I still don’t know the answers to the questions.  The police officer that showed up on my scene to help answer such questions had a badge number from the age of disco and a revolver.  He was grandly and exuberantly uninterested in rendering an opinion other than shrugs indicating inscrutable apathy.  So if you are looking for education from this week’s blog post you are going to be disappointed.  I never have really definitively found out what a “judicial agent” is and what their powers are, either.  Apparently, sometimes it can be a fancy name for a bounty hunter.  But these “agents” didn’t have mullets, tattoos, excessive jewelry, leather vests, or fire extinguisher-sized cans of OC.  I didn’t get a bounty hunter vibe.  Sometimes “judicial agents” are investigators for district attorneys, judges, or judicial districts.  These people were probably along that line of work.  They looked like professionals.  But what rights and responsibilities go along with that?  I didn’t know and still don’t. 

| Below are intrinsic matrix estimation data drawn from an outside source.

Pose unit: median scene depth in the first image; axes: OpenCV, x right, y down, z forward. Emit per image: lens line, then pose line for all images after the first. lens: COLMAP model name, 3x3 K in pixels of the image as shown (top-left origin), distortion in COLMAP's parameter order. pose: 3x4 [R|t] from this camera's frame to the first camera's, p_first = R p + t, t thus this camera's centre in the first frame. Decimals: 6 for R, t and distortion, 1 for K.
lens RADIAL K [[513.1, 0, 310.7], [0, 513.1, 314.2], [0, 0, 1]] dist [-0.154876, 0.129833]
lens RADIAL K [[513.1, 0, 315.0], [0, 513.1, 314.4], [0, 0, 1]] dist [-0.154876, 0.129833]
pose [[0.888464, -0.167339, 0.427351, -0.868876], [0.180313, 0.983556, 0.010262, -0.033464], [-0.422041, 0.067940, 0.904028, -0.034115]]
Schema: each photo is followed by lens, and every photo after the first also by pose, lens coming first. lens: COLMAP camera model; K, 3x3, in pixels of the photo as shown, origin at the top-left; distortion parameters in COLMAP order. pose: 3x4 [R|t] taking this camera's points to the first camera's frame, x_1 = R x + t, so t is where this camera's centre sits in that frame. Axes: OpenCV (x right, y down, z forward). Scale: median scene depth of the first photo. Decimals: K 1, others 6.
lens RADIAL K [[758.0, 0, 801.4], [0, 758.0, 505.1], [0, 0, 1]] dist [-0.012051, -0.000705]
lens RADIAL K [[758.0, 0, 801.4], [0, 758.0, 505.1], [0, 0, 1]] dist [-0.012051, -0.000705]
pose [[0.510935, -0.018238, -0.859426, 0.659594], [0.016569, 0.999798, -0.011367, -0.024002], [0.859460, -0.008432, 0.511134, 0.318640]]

Of course, this is how I picture all bounty hunters. Source
So on this call, I utilized my only weapon: Being a pain in everyone’s ass.  After several minutes of that irritating course of action, one of the “agents” got fed up and stepped away to get on the phone.  After a few more minutes, he came back and uncuffed the patient.  The warrant was cancelled and the patient was free to go.  Apparently his boss felt the patient was a serious-enough offender to require paying for multiple airline tickets and hotel stays, but not serious-enough to pay for an ED trip via ambulance.  [Unnamed state's] tax dollars at work.  The patient got into the ambulance for her trip to the hospital, the “agents” got into the TSA security line to catch their flight, the police officer wandered away, and I returned to service.

Weird call, I told you.

My best guess was that the patient got herself busted and missed a few doses of something that she was unwilling to admit to me.  Maybe she was withdrawing a little.  I don’t know what happened to her in the end.  I'm just glad I didn't have to facilitate a jailbreak in order to get a patient the care that she needed.